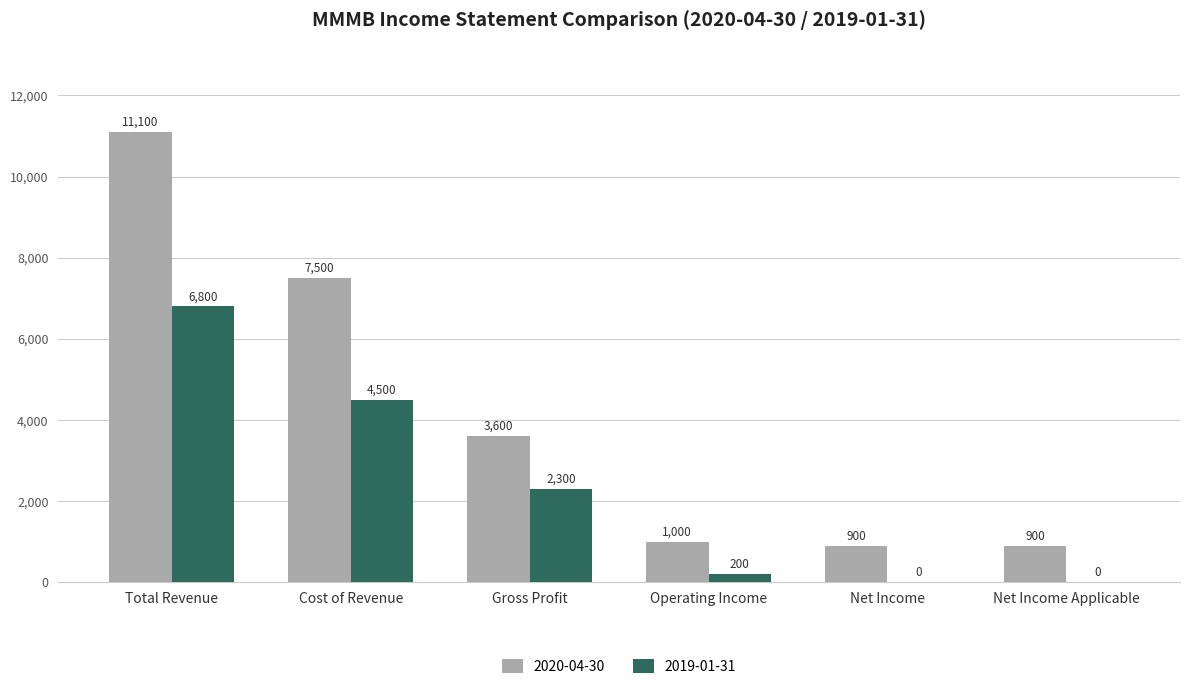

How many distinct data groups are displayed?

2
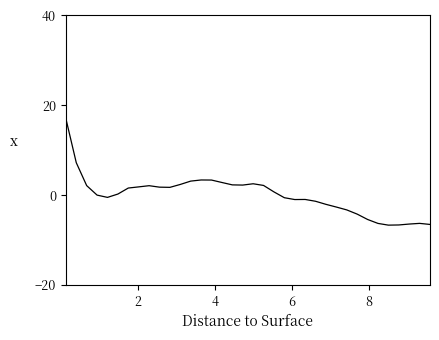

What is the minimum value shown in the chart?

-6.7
────────────────────
◆ **The problem**: Please give the records above again with each "chart" swapped for "graph" and nothing else changed, leaving out the pictures.

◆ **Reply**:
How many distinct data groups are displayed?

2

What is the minimum value shown in the graph?

-6.7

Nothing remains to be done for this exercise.